Евтушенко — самый живой и одарённый, несущий всю главную тяжесть автопародии <…> Ни обострённого чувства слова, ни чувства ритма, ни, тем более, сверхъестественной энергии Маяковского — этого им было ничего не дано <…> они заимствовали одну важнейшую способность: с такой последней, такой отчаянной смелостью орать верноподданнические клятвы, как будто за них — сейчас на эшафот, а не завтра в кассу…»

Невозможно себе представить Маяковского, преподающего какой-то курс по русской поэзии в какой-то американской Оклахоме, чем много лет занимается его «автопародия».

Но ежели всё-таки наука добьётся воскрешения нас, грешных, и Маяковский встретится в каком-нибудь из миров со своими «тремя ипостасями», то, грозно взглянув на них, он может позволить себе прочесть своим громовым голосом:

Явившись в ЦККа

грядущих светлых лет,

над бандой

поэтических рвачей и выжиг

я подыму,

как большевистский партбилет,

все сто томов

моих партийных книжек.

* * *

Серебряный век с его воплями о том, что «человек — это звучит гордо», «человек — мера всех вещей», «если Бога нет, то всё позволено», «поэтам вообще не пристали грехи», в сущности, требовал от общества признания новой языческой религии, которая в наше время стала называться «правами человека».

Конечно, советским вождям никакая религия, кроме религии социализма, понравиться не могла. Но всё, что произнёс Жданов о творчестве Ахматовой и Зощенко, выглядит либеральным детским лепетом рядом с оценками Серебряного века многими знаменитыми людьми русской литературы.

Из выступления И. А. Бунина на юбилее газеты «Русские ведомости» 8 октября 1913 года:

«Исчезли драгоценнейшие черты русской литературы: глубина, серьёзность, простота, непосредственность, благородство, прямота, — и морем разлилась вульгарность и дурной тон, — напыщенный и неизменно фальшивый… Опошлен стих.
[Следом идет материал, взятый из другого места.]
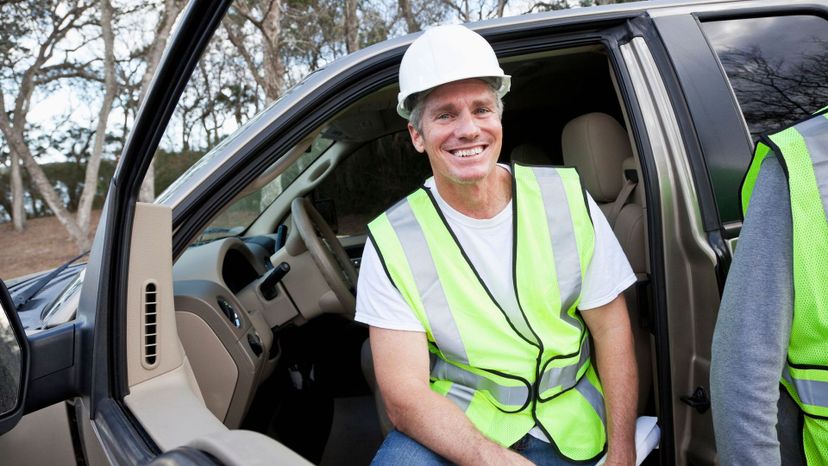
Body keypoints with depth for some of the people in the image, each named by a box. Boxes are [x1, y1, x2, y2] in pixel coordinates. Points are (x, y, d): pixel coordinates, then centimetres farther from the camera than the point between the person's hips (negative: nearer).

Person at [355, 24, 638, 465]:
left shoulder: (567, 196, -4)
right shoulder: (391, 242, -10)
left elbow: (611, 331, 0)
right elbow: (405, 394, -14)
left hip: (568, 427, 4)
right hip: (455, 424, -3)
Чего только не проделывали мы за последние годы с нашей литературой, чему только не подражали мы <…> каких только стилей и эпох не брали, каким богам не поклонялись? Буквально каждая зима приносила нам нового кумира. Мы пережили и декаданс, и символизм, и натурализм, и порнографию, и богоборчество, и мифотворчество, и какой-то мистический анархизм, и Диониса, и Аполлона, и «пролёт в вечность», и садизм, и приятие мира, и неприятие мира, и адамизм, и акмеизм… Это ли не Вальпургиева ночь!»

В конце своего выступления, произнесённого, скорее всего, под влиянием Пушкинской речи Достоевского, Бунин высмеял творчество тех кумиров Серебряного века, «которые задавались целью совершенно устранить из литературы этический элемент, проповедовать безграничный индивидуализм, разнузданность все позволяющей личности, прославлять под видом утончённости разврат, <…> прославлять смерть, квиэтизм и даже самоубийство».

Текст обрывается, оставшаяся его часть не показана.